Truly(53)
“There is that.”
They lapsed into silence, which allowed too much space for him to think about Sandy.
They’d had their share of drama, but by the end the writing on the wall had been twenty feet tall. He’d daydreamed about selling the restaurant and moving back to Sardinia, where he could open a local place. Something seasonal and dead simple, where the Michelin critics would never dream of visiting.
Sandy hadn’t been with him on the imaginary airplane.
He thought about May’s illusions. It was easy to love your idea of someone—to fall hard for their very best self. The question was whether, once you had to spend some time living with their worst self, you could bear to be with them anymore.

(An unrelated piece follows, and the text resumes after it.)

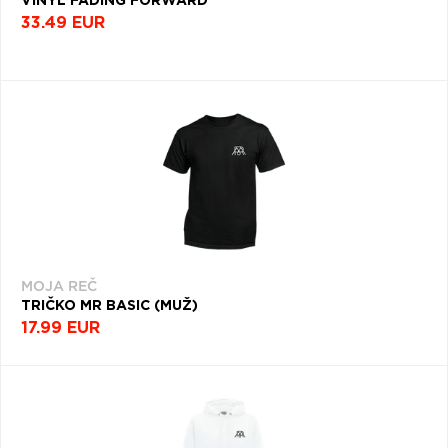
VINYL FADING FORWARD
33.49 EUR
MOJA REČ
TRIČKO MR BASIC (MUŽ)
17.99 EUR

“You want to sit?” he offered. “Rest your feet for a while?”
“Sure.”
They found a flat spot beneath a huge oak tree, and May futzed with the grass, running her hand back and forth over it. He heard a bee several feet away where there was clover. Maybe it was one of his bees. They were only a mile or so from some of his hives.
“The thing is,” May said, “I’m not as sad as I should be. And that makes me sad, because it makes me realize I was being a dope. And then I wonder what’s wrong with me, and I go into this whole mental spiral, and that’s no good.”
“No.”
She turned her head sideways, resting it on her knee. All wrapped around herself, gold hair and red sweater, long legs and black boots. She looked gorgeous and disappointed. He wanted to fix her, but he was the wrong person. Ten times more broken than May was.
“I have a suspicion that I’m in the middle of one of those really important life lessons,” she said. “I’m just not sure what the lesson is yet.”
“I know how that feels.”
“It’s not a lot of fun,” she said. “But it’s really liberating, too.”
“Because you’re not who you used to be, but you’re not who you’re going to be yet, either.”
“And you don’t even have to figure it out if you don’t want to,” she said.
“Exactly. You can do what you want.”
“Tend bees,” she said with a smile.
“Eat borscht.”
“Kiss strange men.” Her eyes were still glistening, her voice husky and solemn when she said it. He couldn’t figure out what it meant. Whether to be funny or serious, or to just kiss her again like he wanted to.
But no. No kissing. Not unless she asked.
He leaned back against the tree trunk, wiping his palms on his jeans. “You think I’m strange, woman?”
“No.” She unwrapped her arms and leaned against the tree beside him, bumping his shoulder with her own. “I think you’re pretty great.”
He let that sink in, soaking it up until it saturated him.
The most meaningful compliment he’d received in a long time.
CHAPTER NINETEEN
Ben took her to Park Slope to see about some bees. She liked the neighborhood. The brownstone where he kept the hive was four stories tall, one of a row of beautiful, interconnected red- and beige-brick homes with elaborate stonework and neat front walks on a beautiful leaf-shaded street.
No fish deliveries or abandoned mattresses on the sidewalks. This was a family place, like the park, and it was easy to envision herself living somewhere like it, if she’d been a city woman. Taking the subway to work every morning, coming home to her pretty little brownstone to find her husband sautéing something that smelled delicious, presiding over the kids doing their homework at the table. She’d lean around his shoulder to see what he was making, kiss the side of his neck, and he’d turn to grasp her waist and kiss her properly.
She had to admit, she was dying for him to kiss her properly. Slow and long and deep, or hard like he had last time, with all that heat and urgency. She wanted his body against hers, his hands all over her, and why hadn’t he kissed her in the park?
Maybe because the last time he kissed you, you started crying on a curb, you space cadet.
There was that. Or maybe he’d somehow intuited she was having marriage fantasies about him. She kind of felt like apologizing for them preemptively, but she wasn’t sure she could quit if she tried. A woman with a brain like hers, hanging around a man like Ben, talking about life and disappointments and babies—what was she supposed to do?
Change your brain to another channel.
“This looks like The Cosby Show,” she said.
“Yeah, it was set in Brooklyn. But I think they actually filmed the exterior shots in Manhattan somewhere.”
“How on earth do you know that?”
“I know a lot of random crap like that. I told you I’d be a good tour guide.”